A EADS, consórcio europeu da indústria aeronáutica de e defesa, ganhou um mega-contrato de 35 mil milhões para o fornecimento de 179 aviões de reabastecimento à marinha de guerra dos EUA.
O contrato, ganho pela EADS em parceria com a norte-americana Northrop Grumman, que representa para o grupo europeu um “sucesso excepcional”, segundo o presidente Luís Gallois, constitui um dos maiores contratos propostos pelas forças armadas dos Estados Unidos e coloca o vencedor em posição privilegiada para futuras encomendas do Pentágono.

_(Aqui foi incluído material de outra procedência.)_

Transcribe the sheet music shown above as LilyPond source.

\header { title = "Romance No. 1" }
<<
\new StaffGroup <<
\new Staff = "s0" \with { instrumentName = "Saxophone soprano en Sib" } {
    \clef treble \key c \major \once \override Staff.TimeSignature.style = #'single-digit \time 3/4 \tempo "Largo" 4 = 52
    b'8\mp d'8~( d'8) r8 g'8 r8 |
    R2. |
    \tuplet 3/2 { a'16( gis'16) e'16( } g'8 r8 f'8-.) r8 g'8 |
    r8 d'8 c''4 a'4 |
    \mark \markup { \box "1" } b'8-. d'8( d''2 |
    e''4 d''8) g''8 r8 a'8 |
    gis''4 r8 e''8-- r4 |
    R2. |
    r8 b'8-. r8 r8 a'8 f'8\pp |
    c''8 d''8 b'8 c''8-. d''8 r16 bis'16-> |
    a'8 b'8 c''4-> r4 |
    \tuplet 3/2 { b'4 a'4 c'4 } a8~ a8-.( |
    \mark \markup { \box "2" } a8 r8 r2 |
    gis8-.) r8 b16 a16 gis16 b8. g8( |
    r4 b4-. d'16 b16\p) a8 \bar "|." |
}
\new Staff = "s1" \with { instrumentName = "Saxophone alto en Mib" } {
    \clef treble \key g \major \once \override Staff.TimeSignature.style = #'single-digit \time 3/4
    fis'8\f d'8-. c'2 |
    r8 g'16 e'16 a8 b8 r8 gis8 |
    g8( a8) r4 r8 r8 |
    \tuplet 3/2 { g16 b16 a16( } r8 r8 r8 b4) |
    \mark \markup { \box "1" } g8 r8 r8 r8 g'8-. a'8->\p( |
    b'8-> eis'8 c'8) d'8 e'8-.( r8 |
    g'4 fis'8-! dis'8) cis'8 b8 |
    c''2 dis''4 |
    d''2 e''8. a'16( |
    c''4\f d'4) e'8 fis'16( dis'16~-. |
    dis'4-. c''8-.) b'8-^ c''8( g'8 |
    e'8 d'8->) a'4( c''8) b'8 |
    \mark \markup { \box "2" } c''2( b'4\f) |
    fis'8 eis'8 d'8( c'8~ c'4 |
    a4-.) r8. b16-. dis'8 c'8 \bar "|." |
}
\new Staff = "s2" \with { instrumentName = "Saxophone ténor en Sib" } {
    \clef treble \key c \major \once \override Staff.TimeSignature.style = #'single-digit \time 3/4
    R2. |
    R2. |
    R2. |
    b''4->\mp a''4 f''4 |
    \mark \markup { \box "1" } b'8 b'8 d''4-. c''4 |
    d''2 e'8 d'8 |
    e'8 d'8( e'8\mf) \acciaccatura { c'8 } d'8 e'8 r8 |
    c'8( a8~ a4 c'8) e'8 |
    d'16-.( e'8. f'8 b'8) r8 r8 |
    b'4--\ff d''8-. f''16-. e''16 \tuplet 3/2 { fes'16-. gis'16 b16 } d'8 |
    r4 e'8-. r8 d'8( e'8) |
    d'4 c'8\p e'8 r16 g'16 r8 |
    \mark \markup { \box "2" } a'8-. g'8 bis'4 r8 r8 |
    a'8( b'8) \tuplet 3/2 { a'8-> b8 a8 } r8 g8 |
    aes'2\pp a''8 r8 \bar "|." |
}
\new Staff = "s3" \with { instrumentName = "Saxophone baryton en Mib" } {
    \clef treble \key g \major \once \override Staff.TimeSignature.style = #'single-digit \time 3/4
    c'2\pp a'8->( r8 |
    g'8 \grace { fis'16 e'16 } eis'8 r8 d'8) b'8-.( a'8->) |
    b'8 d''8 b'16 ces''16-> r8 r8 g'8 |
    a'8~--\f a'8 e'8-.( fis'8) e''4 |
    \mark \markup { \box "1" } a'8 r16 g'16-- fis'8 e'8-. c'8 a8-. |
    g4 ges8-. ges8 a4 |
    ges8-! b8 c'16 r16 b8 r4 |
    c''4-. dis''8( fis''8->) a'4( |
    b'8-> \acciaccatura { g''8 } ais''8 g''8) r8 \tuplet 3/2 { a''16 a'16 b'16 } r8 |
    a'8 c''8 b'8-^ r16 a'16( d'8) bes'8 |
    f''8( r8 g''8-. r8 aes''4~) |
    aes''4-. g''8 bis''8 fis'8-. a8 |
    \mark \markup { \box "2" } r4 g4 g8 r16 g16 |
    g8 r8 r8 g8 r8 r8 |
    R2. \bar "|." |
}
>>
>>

No entanto, a Boeing recusa-se a aceitar este “sucesso excepcional” da EADS e anunciou já que vai apresentar queixa ao Tribunal de Contas dos Estados Unidos contra a decisão do Pentágono de conceder o fornecimento dos novos aviões de abastecimento. à dupla EADS/Northrop.
"A nossa análise da informação apresentada pela Força Aérea mostra que a competição (pelo contrato) teve sérias falhas e resultou na selecção do avião errado", afirma Mark McGraw, vice-presidente da empresa norte-americana, num comunicado distribuído à imprensa.
"Estamos a exercer o nosso direito para ter certeza de que o processo pelo qual os próximos aviões de abastecimento dos Estados Unidos foram seleccionados é justo e resulta na melhor opção para a Força Aérea e os contribuintes", acrescentou o responsável da Boeing, até agora a única fornecedora de aviões de abastecimento para o Pentágono.
Com a apresentação do protesto, o contrato fica suspenso até que haja uma decisão.